Rath-Anhoven: Das Gras und der Neubau wachsen

Rath-Anhoven : Das Gras und der Neubau wachsen

Es geht mit schnellen Schritten zügig voran, die lange Durststrecke hat bald ein glückliches Ende gefunden.

Einem neuen Sportplatz für Viktoria Rath-Anhoven steht nun nichts mehr im Wege, wie der Vorstand bei einem Pressegespräch auf dem zukünftigen Platz berichtete.

„Als Ziel für die offizielle Eröffnung des neuen Sportplatzes und des Clubhauses haben wir uns den 25. Juli diesen Jahres gesetzt”, betonte der Vorsitzende von Viktoria, Werner Esser.

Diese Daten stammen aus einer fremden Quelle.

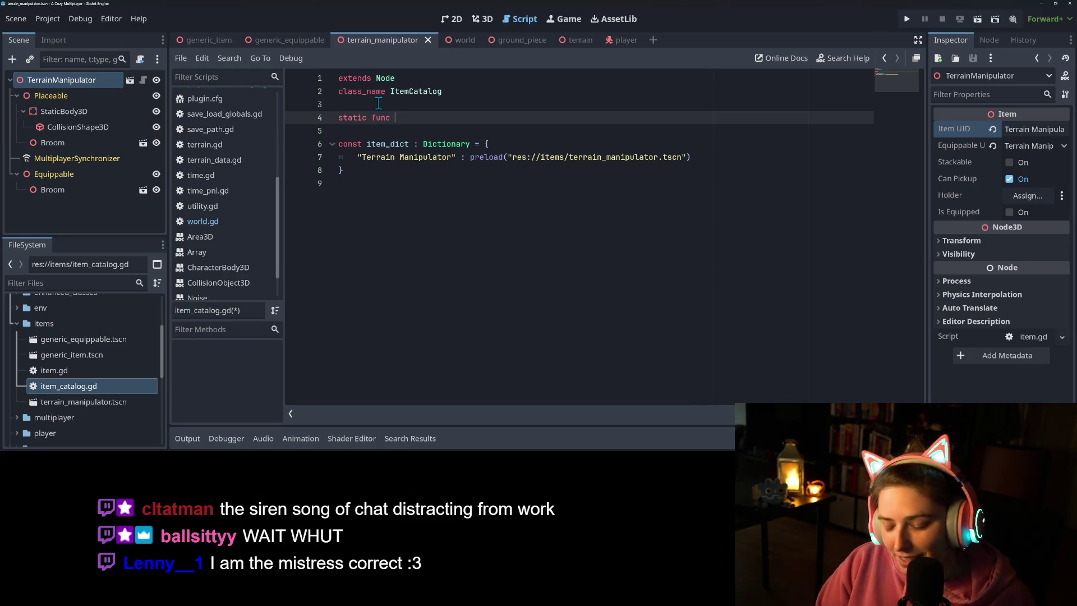
{"action": "type", "text": " get_"}
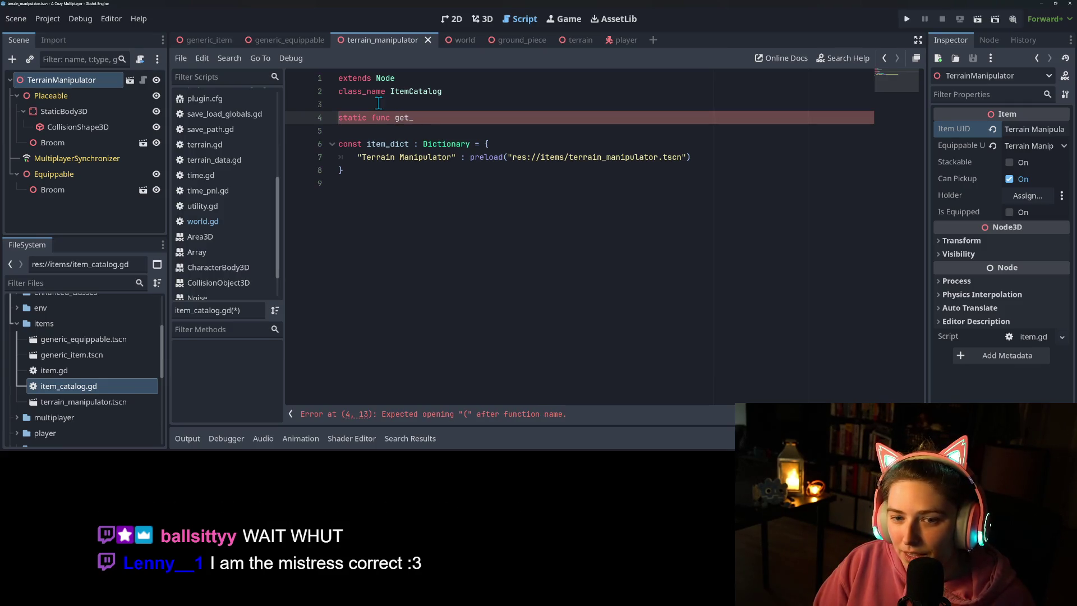
{"action": "type", "text": "packed_"}
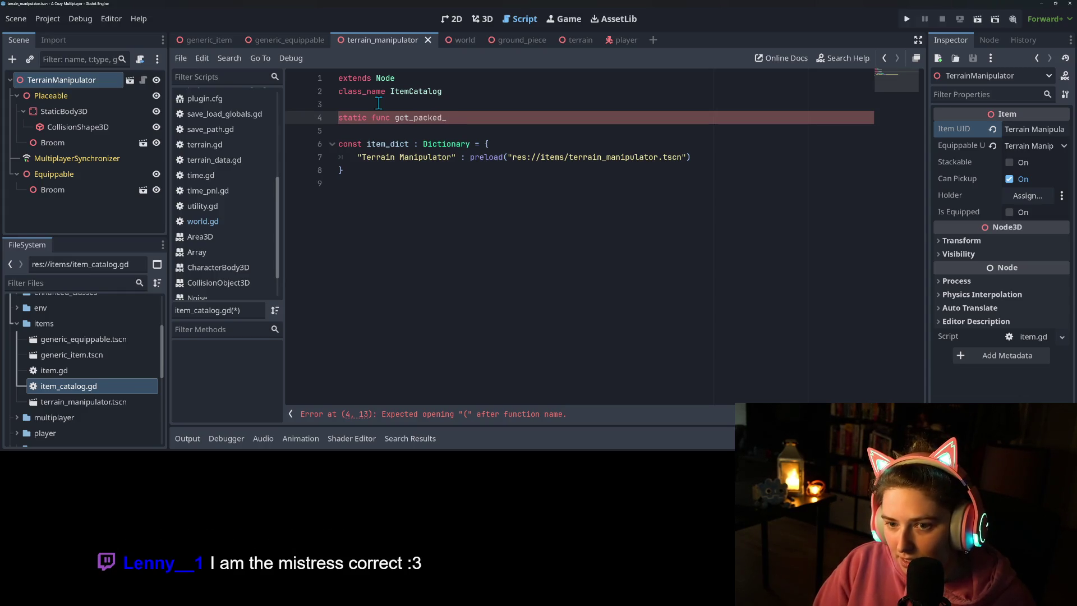
{"action": "type", "text": "item"}
{"action": "type", "text": "(a_key"}
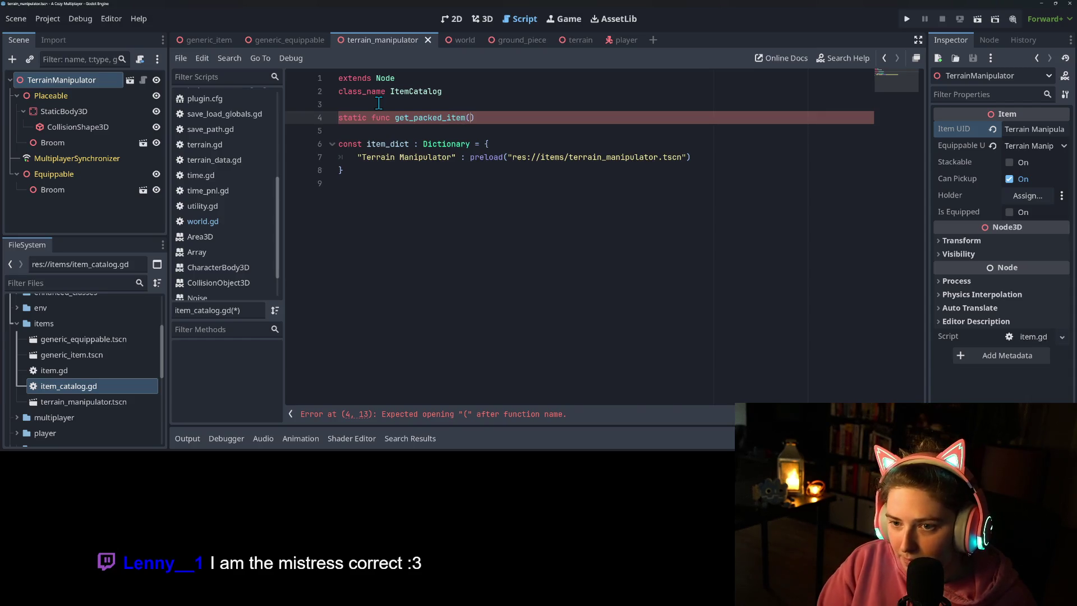
{"action": "type", "text": " : Stri"}
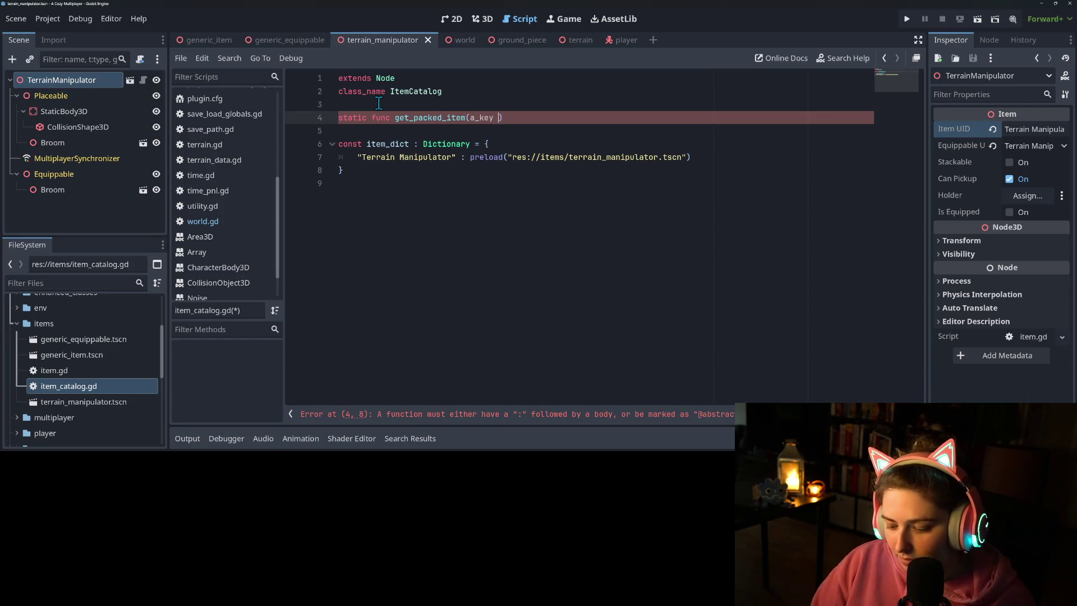
{"action": "type", "text": "ng) "}
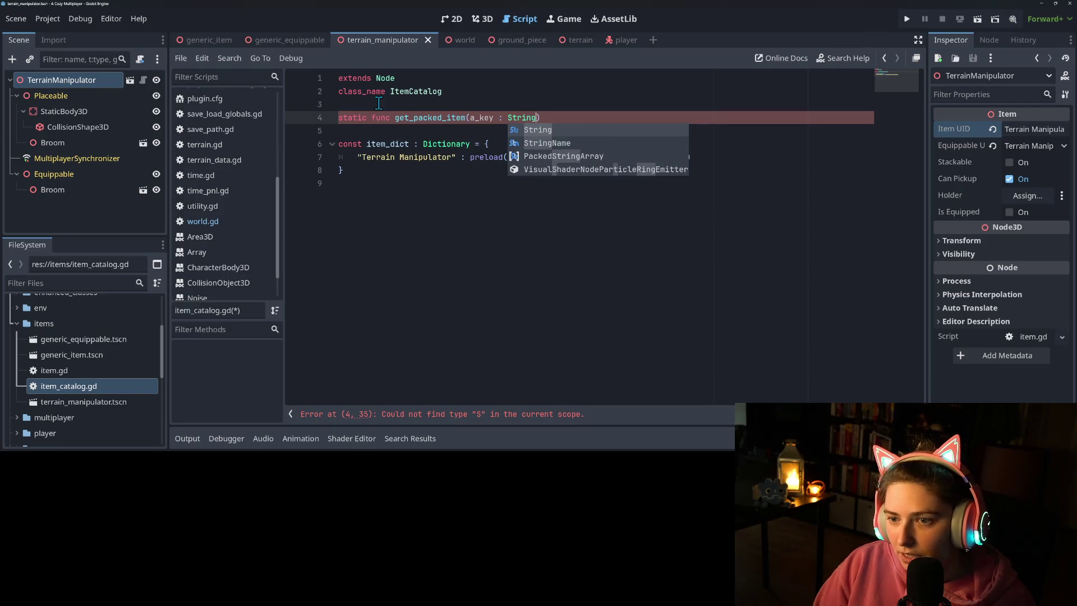
{"action": "type", "text": "-> Pa"}
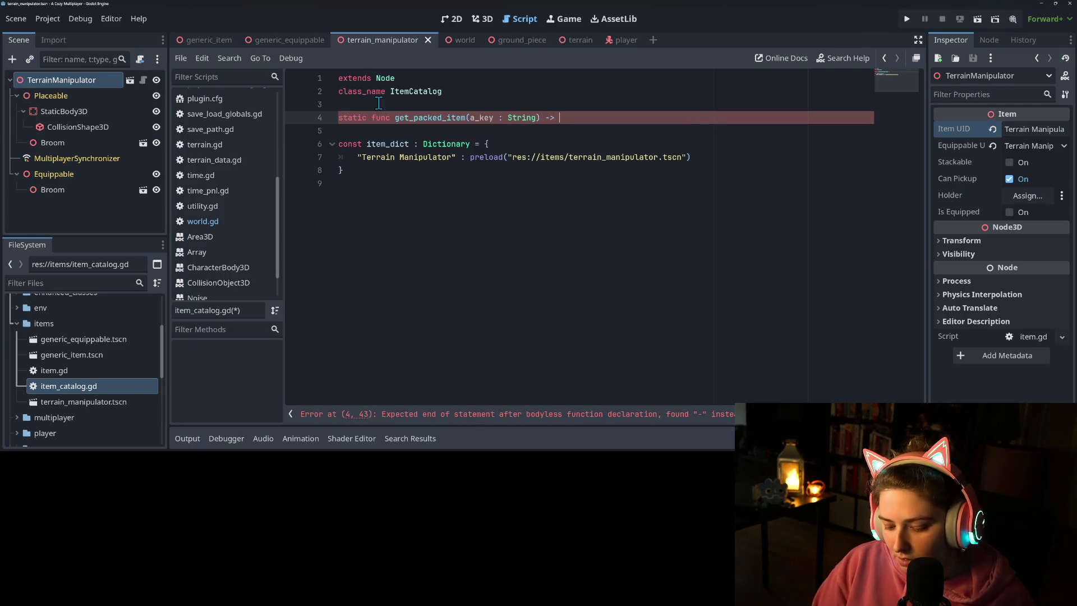
{"action": "type", "text": "ckedSc"}
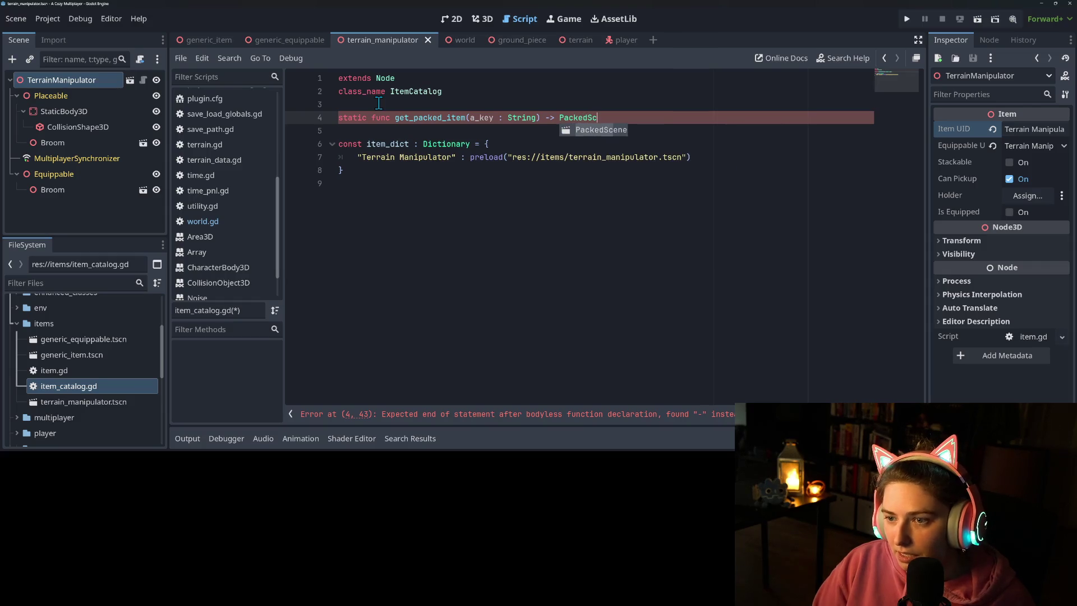
{"action": "key", "text": "Return"}
{"action": "type", "text": ":"}
{"action": "key", "text": "Return"}
Step: Write the body: if item_dict.has(a_key) return item_dict[a_key], otherwise return null
{"action": "type", "text": "if item_dict"}
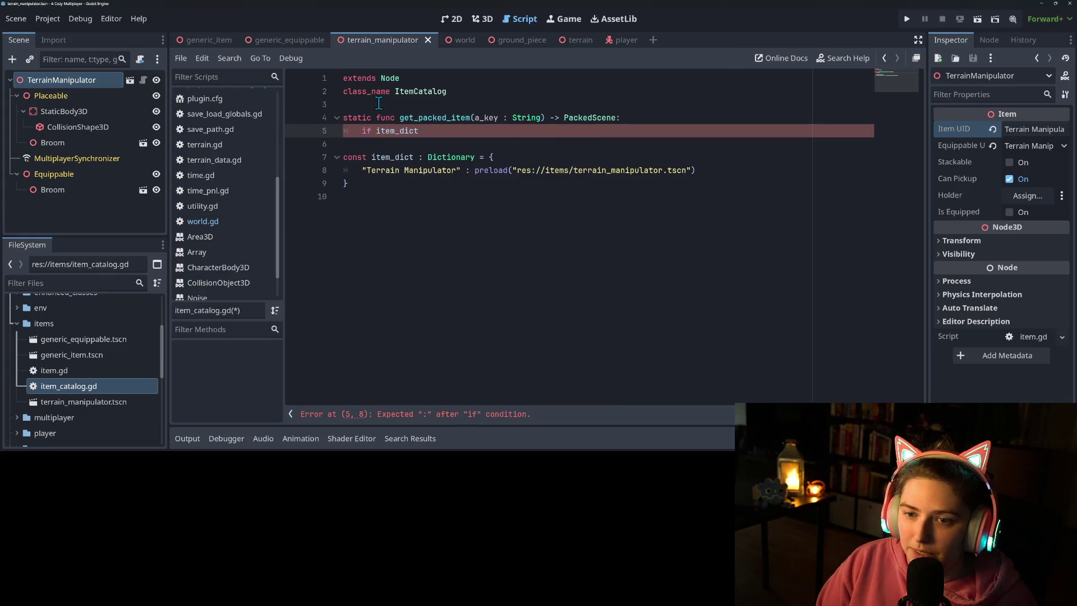
{"action": "type", "text": "["}
{"action": "key", "text": "BackSpace"}
{"action": "type", "text": ".has(a_key"}
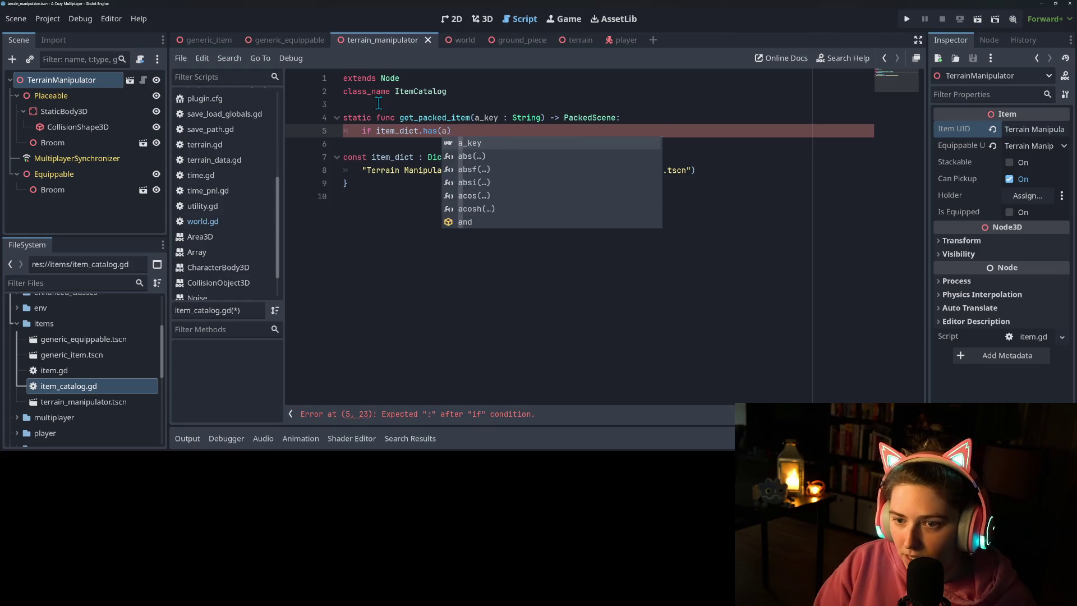
{"action": "type", "text": "):"}
{"action": "key", "text": "Return"}
{"action": "type", "text": "return item"}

Dass dieses Ziel erreicht wird, ist für ihn gar keine Frage. Kein Wunder, kann sich der Verein doch über viele fleißige Helfer freuen, die tatkräftig anpacken, damit in rund vier Wochen alles fertig ist.

Doch bevor es überhaupt dazu kam, galt es viele Hindernisse und Hürden aus dem Weg zu räumen. So sei bereits seit rund 30 Jahren bei Viktoria der Wunsch nach einem neuen Soprtplatz immer wieder ein Gesprächsthema gewesen. Doch erst vor kurzem nahm das Projekt endlich Gestalt an.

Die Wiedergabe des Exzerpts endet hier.